According to the U.N.’s watchdog Office for Internal Oversight Services (OIOS), however, that was not the way things were actually working with the Common Humanitarian Fund for Somalia, described as “an important country-level finance tool which provides quick, predictable and strategic funding to U.N. agencies, international and local NGOs working in Somalia.”

For at least 2 ½ years, the watchdogs say, the U.N. coordinating agency’s auditing ran far behind schedule on much of the $162 million portion that it managed from the $262 million in the Fund from 2010 through 2013. (Much of the remainder went to other U.N. agencies.)
In addition, financial reporting requirements for recipients of OCHA’s share of the Fund varied widely, field visits to actually see how work was done were relatively rare, and the performance reports of NGOs who were paid to do the job “could not always be verified.”

According to the U.N. auditors, the coordinating agency’s overall performance as the managing agent for the Fund was “unsatisfactory”— the watchdogs’ highest negative rating, which they blandly say means that “critical and/or pervasive important deficiencies exist” so that “reasonable assurance cannot be provided with regard to the achievement of control and/or business objectives under review.”

Translation: problems are big enough that there is no way to tell for sure that the inspected activity is working.

The Common Humanitarian Fund by no means includes all the money that wealthy donor countries, led by the U.S., have sent to Somalia, a country racked for decades by war, terrorism, drought, food supply failures and countless other woes.

In 2013, the year when the U.N. auditors’ examination of the Fund ends, the world gave $714.4 million to Somalia via an OCHA consolidated appeal for various emergencies, with the U.S. aid share amounting to $184.4 million, or nearly 26 percent.
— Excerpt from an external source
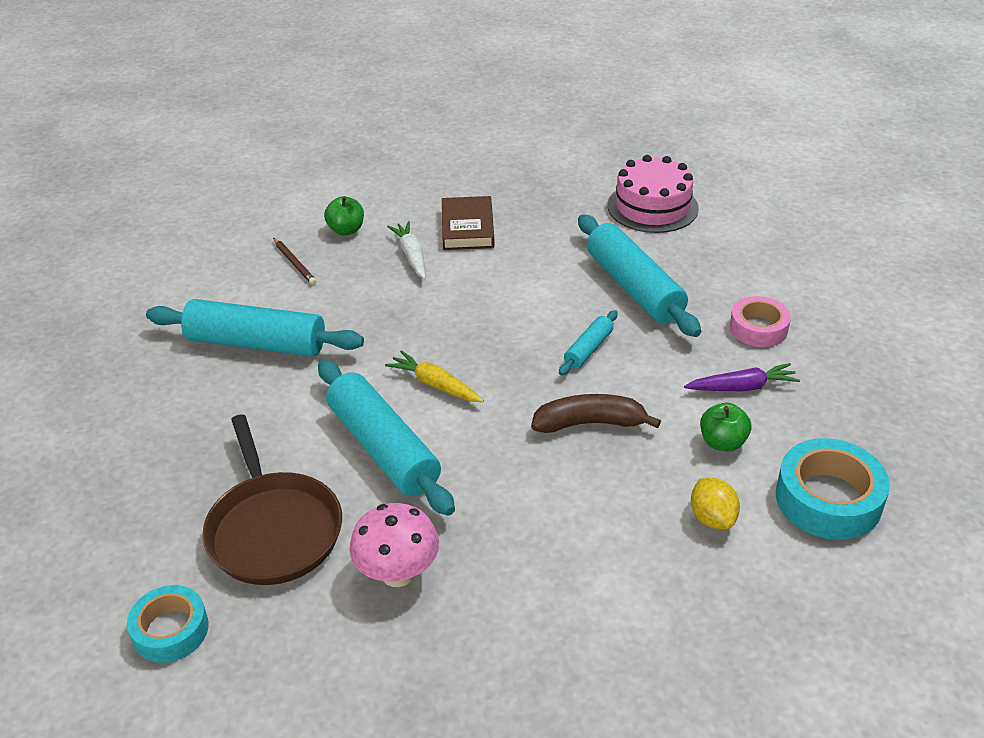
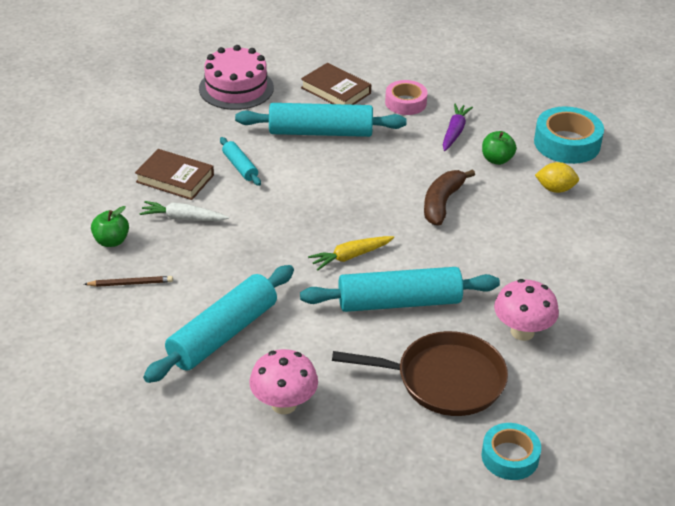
camera: 65 degrees left, 0 degrees up
(176, 420) = (284, 404): none -> pink mushroom
(588, 349) = (369, 176): turquoise rolling pin -> turquoise rolling pin (240, 167)
(723, 270) = (336, 90): none -> brown book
This year, the U.S. has contributed even more to the same consolidated appeal: $207.6 million, or nearly 38 percent of the total donated so far. Overall, Somalia’s consolidated aid appeal for 2014 is calling for $933 million.

What made the Common Humanitarian Fund different, according to its website, is that it is intended “to support aid agencies in response to the most urgent humanitarian needs” under the direct management of OCHA itself.